CMS plans to distribute the final amendments to participants in the coming weeks, when they will also notify participants of the deadline for making their decision. Participants who have terminated their participation in the program will still be eligible for forgoing upside and downside risk for the effected performance periods if applicable. 

While BPCI-A and OCM had the greatest number of changes related to the COVID-19 response, the Innovation Center announced a few other changes as well:

  • Oncology Care First: There was no information provided about this model, but it is likely that, with OCM being extended for a year, this program’s timeline will likely be pushed back.

  • Kidney Care Choices (CKCC and KCF): The first performance period for these programs has been delayed from January 1, 2021, to April 1, 2021. There will be a second application cycle during 2021 for a second cohort, scheduled to begin on January 1, 2022.

  • Primary Care First: This program is still on track to begin on January 1, 2021; however, the serious illness component’s start is delayed until April 1, 2021.

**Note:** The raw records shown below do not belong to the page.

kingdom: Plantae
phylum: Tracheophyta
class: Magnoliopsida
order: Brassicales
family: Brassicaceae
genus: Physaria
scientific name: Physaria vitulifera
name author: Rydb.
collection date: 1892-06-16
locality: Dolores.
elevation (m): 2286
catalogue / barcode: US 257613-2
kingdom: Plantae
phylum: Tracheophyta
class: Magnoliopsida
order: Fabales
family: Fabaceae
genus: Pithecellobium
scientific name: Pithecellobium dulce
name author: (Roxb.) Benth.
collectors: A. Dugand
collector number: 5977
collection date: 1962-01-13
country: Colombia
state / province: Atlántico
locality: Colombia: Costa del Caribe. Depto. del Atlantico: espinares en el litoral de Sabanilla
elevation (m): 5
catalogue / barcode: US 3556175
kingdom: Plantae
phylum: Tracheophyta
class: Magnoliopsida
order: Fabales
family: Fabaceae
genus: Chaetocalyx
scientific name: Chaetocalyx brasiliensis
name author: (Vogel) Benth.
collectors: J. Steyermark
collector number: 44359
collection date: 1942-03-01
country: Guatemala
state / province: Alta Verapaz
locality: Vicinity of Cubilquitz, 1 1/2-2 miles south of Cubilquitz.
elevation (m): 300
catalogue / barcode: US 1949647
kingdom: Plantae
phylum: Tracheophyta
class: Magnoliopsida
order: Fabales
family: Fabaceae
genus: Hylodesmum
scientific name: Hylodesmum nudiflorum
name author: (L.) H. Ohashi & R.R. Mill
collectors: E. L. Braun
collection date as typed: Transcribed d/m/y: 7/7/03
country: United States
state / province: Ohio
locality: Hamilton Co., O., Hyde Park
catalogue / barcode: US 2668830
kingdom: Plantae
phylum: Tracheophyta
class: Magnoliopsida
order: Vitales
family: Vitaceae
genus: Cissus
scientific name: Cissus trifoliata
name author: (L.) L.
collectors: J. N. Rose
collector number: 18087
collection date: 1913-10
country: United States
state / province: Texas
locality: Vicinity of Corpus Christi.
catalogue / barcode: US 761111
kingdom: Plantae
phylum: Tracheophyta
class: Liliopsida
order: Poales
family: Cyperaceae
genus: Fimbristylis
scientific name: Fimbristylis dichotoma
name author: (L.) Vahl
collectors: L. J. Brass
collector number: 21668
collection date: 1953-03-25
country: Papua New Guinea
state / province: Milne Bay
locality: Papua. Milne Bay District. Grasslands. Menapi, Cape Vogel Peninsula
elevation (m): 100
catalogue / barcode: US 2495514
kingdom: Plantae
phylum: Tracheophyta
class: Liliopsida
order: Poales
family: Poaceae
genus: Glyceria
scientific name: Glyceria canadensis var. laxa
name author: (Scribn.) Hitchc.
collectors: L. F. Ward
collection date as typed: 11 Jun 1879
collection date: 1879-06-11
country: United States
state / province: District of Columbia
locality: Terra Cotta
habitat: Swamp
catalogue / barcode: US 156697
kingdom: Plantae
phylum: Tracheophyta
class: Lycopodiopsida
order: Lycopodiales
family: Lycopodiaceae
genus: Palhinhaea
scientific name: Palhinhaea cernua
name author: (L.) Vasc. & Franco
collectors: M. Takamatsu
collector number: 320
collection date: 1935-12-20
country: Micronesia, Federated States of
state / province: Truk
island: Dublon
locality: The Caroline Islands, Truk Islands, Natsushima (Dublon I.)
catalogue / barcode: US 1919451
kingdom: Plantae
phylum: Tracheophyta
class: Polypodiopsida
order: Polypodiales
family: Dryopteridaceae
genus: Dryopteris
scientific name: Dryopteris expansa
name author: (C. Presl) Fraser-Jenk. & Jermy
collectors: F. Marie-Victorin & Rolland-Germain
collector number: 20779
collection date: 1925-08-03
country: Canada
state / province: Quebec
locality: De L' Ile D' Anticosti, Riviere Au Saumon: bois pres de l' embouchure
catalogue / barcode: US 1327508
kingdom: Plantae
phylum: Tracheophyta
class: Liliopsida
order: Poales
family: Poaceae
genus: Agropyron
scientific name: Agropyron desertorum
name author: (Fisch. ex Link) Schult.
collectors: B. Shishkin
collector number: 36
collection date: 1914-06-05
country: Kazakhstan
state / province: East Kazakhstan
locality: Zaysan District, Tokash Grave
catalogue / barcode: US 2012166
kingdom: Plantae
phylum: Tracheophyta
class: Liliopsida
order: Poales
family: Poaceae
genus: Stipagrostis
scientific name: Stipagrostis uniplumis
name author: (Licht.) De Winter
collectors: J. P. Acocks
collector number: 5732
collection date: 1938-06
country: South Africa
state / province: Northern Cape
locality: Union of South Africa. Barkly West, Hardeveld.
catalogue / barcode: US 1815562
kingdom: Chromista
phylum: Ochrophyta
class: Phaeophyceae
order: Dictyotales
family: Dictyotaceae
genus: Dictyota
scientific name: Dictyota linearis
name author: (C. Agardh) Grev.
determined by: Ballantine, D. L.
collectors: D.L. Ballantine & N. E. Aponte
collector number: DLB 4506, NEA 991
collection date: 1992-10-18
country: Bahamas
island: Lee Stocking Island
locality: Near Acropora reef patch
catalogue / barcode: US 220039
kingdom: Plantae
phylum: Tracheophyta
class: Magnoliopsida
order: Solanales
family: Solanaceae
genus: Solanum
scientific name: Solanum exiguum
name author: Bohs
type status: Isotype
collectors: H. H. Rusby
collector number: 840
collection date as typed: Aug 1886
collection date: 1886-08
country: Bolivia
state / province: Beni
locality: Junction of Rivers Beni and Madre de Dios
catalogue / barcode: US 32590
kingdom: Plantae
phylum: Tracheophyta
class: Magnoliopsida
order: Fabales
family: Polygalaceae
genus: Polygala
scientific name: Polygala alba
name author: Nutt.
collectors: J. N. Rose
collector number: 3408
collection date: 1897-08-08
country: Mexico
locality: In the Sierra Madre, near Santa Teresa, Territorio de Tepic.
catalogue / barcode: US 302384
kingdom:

  • Next Gen and MSSP Track 1+ ACOs: Both of these programs have been extended for one year. Downside risk will be reduced proportionate to the duration of the public health emergency.

 

All in all, these program flexibilities offered by CMS are positive and reflect many of the suggestions recommended to CMS by policy experts. Participants are still facing countless unknowns as a result of the pandemic, and their decision to remain in their respective programs and whether to sign on of the amendments is highly specific to individual participant. We expect decisions to vary on a case by case basis.

John Kalamaras is a manager of business intelligence analytics at DataGen.